| Resimleyen: Sümeyra Solmaz |
21 Aralık 2001 tarihinde Dünyada bazı tuhaf şeyler oldu. Güneş erkenden karardı. Gece de uzadı uzadı. Bir türlü sabah olmadı. Sonra bir de Televizyon Çocuğu doğdu. Saat 19.00'da. Yani tam da akşam haberleri saatinde. Şimdiye kadar bir kerecik bile haberleri seyretmeden uyumamış olan babası da, hastanede haberleri seyretti. Ve ondan sonra bebeği görmeye gitti.

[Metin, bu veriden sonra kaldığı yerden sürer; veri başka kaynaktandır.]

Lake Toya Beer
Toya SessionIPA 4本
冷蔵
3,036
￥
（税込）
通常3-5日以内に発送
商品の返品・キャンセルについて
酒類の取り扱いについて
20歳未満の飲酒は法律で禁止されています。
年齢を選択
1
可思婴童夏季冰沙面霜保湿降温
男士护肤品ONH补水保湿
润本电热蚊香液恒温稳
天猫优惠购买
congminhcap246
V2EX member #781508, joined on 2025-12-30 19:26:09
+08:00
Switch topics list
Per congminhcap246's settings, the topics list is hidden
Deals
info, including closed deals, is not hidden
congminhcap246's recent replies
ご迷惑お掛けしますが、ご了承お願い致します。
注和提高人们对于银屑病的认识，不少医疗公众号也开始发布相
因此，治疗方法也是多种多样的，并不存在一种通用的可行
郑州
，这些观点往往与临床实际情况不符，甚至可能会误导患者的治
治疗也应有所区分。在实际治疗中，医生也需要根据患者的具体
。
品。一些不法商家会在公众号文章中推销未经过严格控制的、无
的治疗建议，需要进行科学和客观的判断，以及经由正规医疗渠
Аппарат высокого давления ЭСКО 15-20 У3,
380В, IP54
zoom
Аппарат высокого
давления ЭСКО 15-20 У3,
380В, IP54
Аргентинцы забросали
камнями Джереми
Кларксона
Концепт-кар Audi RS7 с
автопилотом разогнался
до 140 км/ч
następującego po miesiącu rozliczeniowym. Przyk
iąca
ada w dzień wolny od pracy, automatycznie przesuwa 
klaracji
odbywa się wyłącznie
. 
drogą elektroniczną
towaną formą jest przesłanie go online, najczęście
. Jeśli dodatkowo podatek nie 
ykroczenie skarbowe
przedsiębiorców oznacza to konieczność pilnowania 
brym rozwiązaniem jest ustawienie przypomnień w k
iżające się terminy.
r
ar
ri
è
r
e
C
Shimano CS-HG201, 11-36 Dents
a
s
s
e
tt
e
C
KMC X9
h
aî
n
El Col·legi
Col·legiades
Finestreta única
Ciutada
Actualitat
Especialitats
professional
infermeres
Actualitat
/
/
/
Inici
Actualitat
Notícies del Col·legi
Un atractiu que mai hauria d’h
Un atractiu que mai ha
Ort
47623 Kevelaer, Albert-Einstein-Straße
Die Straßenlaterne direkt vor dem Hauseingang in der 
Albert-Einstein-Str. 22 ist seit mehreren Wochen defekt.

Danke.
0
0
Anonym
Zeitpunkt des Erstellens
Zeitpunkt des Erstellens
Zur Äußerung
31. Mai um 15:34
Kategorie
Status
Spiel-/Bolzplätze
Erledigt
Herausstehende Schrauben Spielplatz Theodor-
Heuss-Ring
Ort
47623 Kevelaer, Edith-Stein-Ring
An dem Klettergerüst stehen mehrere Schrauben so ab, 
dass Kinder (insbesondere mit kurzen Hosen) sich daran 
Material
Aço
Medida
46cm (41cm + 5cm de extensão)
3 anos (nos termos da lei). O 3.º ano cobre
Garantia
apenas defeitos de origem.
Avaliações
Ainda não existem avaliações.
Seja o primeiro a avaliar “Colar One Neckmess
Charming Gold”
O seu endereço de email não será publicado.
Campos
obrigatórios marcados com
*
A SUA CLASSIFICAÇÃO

Televizyon Çocuğu'nun annesi, başka insanların parasını saklar, babası da başka insanların parasını kullanırdı. Yani, anne bankacıydı. Baba da borsacı.
Aile uzun zamandır bu çocuğu bekliyordu. Onun için bayağı bir para biriktirmişlerdi. Bu paralarla çocuğa lazım olacağını düşündükleri bir dolu şey aldılar. İpek zıbınlar, saten yatak örtüleri, ayıcık resimleri, balonlar, tüylü yumuşak eşyalar...
Eve gelince de bebeği ne yapacaklarını bilemediler; sürprizli bir hediye paketi gibi kurdelelerle fiyonklarla sarıp sarmalayıp, göz alıcı bebek yatağına yatırdılar.
Sonra bir sürü insan geldi. Çocuğa baktı. Göz kırptı. Komiklikler yaptı. Bazısı yastığına para iliştirdi, bazısı da altın. Anneyle babayı tebrik ettiler. Onlar da gururla gülümsediler. Bu tören günlerce sürdü. İnsanlar geldi. Bebeğe bakıp gittiler. Geldiler. Bakıp gittiler.
Günler geçti, haftalar geçti sonra da birkaç ay geçti. Anne daha izni olmasına rağmen "Artık dayanamıyorum! Nefes alamıyorum burada!" diye bağırdı bir sabah. Ve ağlamaya başladı. Bayağı da ağladı. Bebek bile buna şaşırdı.
Ertesi gün eve yabancı bir kadın geldi. Anne işte, ancak o zaman gülümsedi ve bebeğe dönüp "Sana bundan sonra bu teyze bakacak." dedi. Ardından kadına kocaman bir kâğıdı uzatıp, erkenden dışarı çıkıverdi.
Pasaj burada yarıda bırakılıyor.